MySpace to announce it has added one million new users

The new owners of MySpace, Specific Media which partnered with Justin Timberlake to buy the one time social network leader in June 2011, are to reveal that the bleed of users at the refocused social networking site has abated.

MySpace, which once had a mighty 75 million members, was down to 33 million last year and falling, but it has since it was bought added one million new members.

That’s right MySpace is growing again. It is proving itself to be an unexpected digital survivor, no Boo.com fate seems to await it. This all suggests that the $35m brothers Tim, Chris and Russell Vanderhook paid for MySpace is not good money going after bad. News Corporation bought MySpace in 2005 for $580m taking a heavy hit with its sale.

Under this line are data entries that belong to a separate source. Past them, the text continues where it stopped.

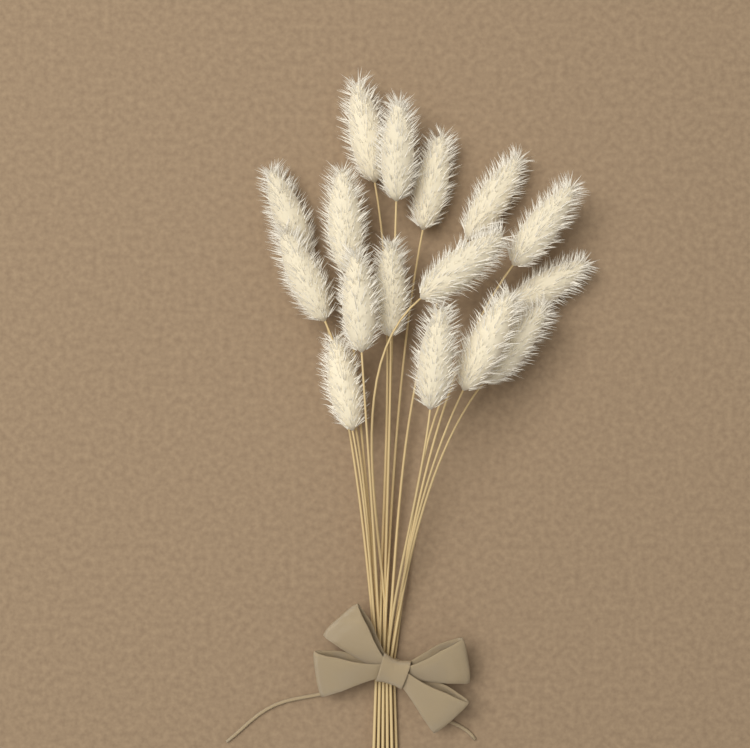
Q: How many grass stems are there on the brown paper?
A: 16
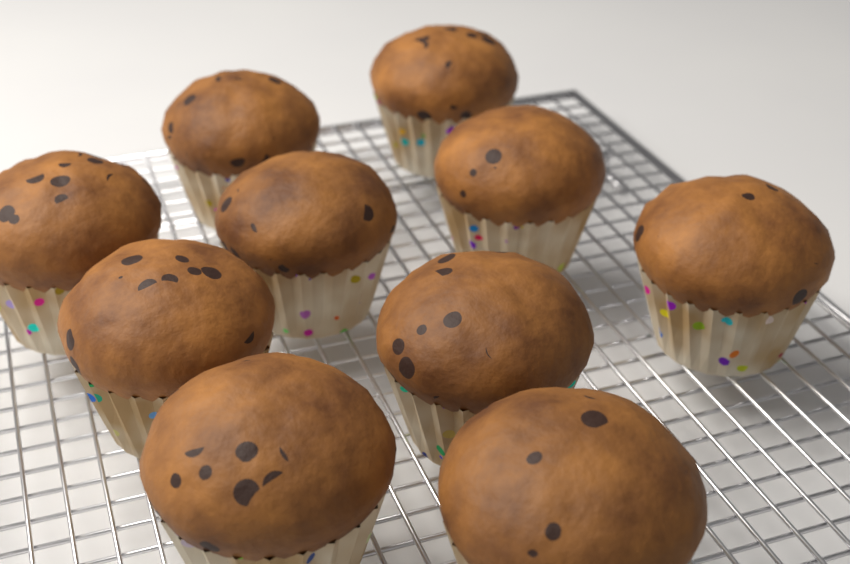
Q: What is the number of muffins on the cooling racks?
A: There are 10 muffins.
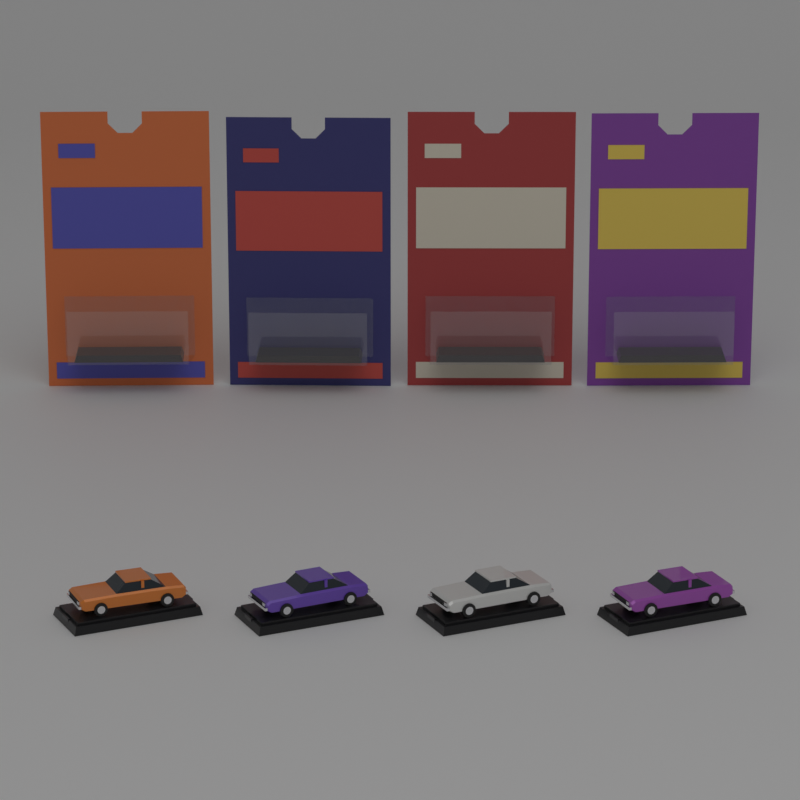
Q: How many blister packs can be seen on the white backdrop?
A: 4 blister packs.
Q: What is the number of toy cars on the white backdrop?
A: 4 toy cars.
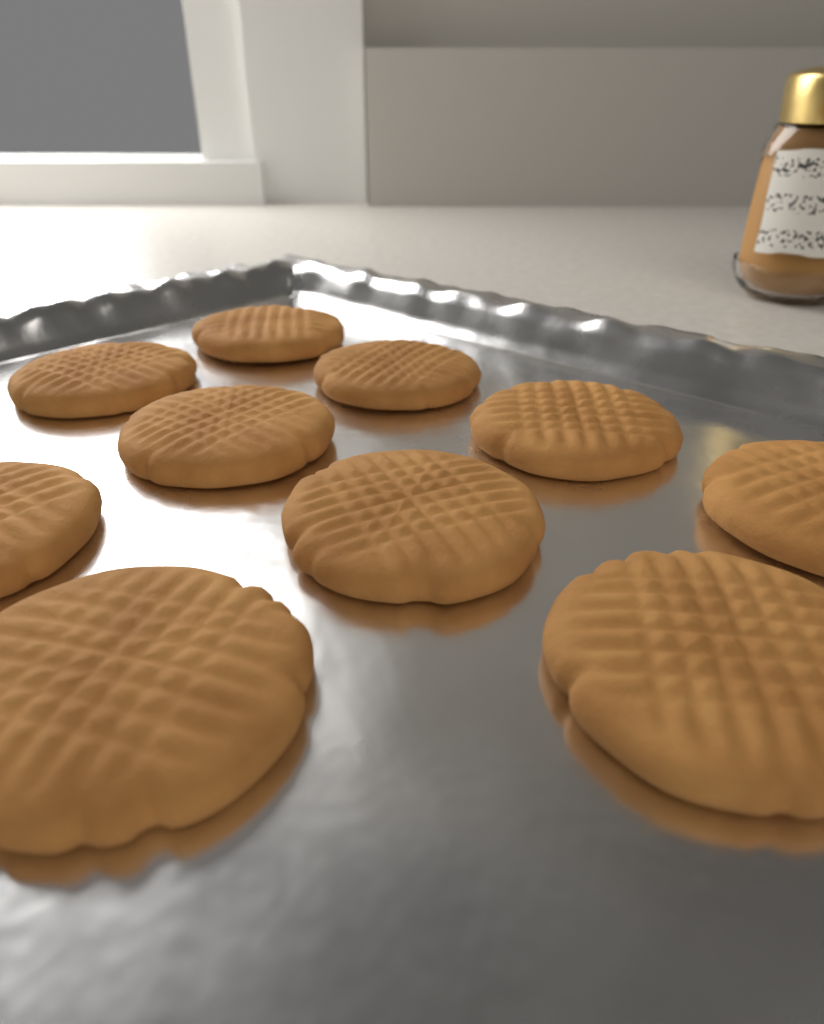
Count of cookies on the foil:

The growth at MySpace has come since it introduced a new music player as part of the plan to focus the site on its historic links to live music and performing artists. It seems to be paying off and traffic is again on the rise albeit from a lower base.

“Since December, when it introduced a new music player, the site has signed up one million new users, the company is expected to announce on Monday. And according to data released by comScore last week, monthly traffic on MySpace rose in January, the first increase in almost a year; at 25.1 million, it was an improvement of 4 percent from the month before. But it was still down almost a quarter from when the Vanderhooks bought MySpace with the singer and actor Justin Timberlake.
“We went from zero signups per day to 40,000,” said Chris Vanderhook, the company’s chief operating officer. Vanderhook attributes the growth to MySpace’s integration with Facebook and Twitter, and the size of its music library. Since it still has full licensing deals with thousands of record labels, as well as songs from untold numbers of unsigned acts, MySpace has a library of 42 million tracks, several times more than Spotify or Rhapsody, the New York Times reports.